Members of the House will now be familiar with the intent and terms of the Children (Care and Protection) Bill, which has now passed Second Stage. While undoubtedly a good deal of work remains to be done on the Bill, I am determined that it should now proceed through the remaining Stages and pass into law as speedily as possible.
I intend to bring forward a Bill to amend the Adoption Act which will provide for the adoption of legitimate children who have been abandoned or deserted by their parents. These major legislative reforms mark a milestone in our society's attitude towards the care of children.
One implication of the protection of expenditure levels on a range of community services is that expenditure on institutional services, and particularly the general hospitals programme which continues to absorb about half of total non-capital resources, cannot grow in an unplanned way. We have embarked on a major development programme in our general hospital system. This has culminated in the upgrading of many existing hospitals and the building of a number of major new hospitals. However, the underlying rationale has always been that in the interests of efficiency a lesser number of larger sized hospitals was preferable to a proliferation of small hospitals. We have always envisaged that some of the older under-utilised hospitals would be phased out of the system when the new developments came on stream. Indeed, any other course could scarcely be regarded as contributing to greater efficiency.
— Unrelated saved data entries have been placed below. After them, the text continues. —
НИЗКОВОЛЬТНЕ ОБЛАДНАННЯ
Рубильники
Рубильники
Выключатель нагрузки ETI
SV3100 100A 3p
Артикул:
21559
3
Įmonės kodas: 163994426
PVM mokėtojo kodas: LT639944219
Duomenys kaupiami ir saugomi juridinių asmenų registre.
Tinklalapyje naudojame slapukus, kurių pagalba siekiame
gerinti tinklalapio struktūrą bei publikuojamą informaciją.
We must also continue to find the resources necessary, as we did in 1985, to fund developments like open heart surgery in the Cork Regional Hospital and renal dialysis in Limerick Regional Hospital.
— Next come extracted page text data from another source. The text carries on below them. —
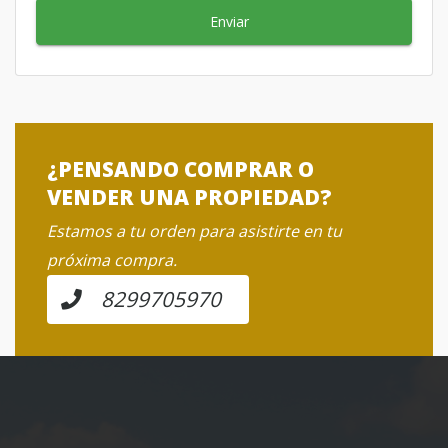
Enviar
¿PENSANDO COMPRAR O
VENDER UNA PROPIEDAD?
Estamos a tu orden para asistirte en tu
próxima compra.
8299705970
In regard to psychiatric services, I recently published a report The Psychiatric Services: Planning for the Future which sets out a clear-cut plan for a community oriented psychiatric service under which the need for the large psychiatric hospitals will gradually disappear. Health boards are currently preparing their plans for the implementation of the findings of this report.
This theme was also an integral part of the strategy outlined in the national plan. In 1986 we have reached the point when it is necessary and appropriate to commence the programme of rationalising hospital facilities. The Government have decided that the first stage will involve the closure, scaling down or phasing out in 1986 of certain facilities which are demonstrably superfluous in the context of a rational, cost effective and integrated hospital system.
The hospitals due for closure in 1986 include Sir Patrick Duns; St Patrick's Infant Hospital, Blackrock; Eye, Ear and Throat Hospital, Cork; Killarney Isolation Hospital; Castlerea Mental Hospital; Roscrea District Hospital; Longford County Hospital; and St Dympna's Mental Hospital, Carlow.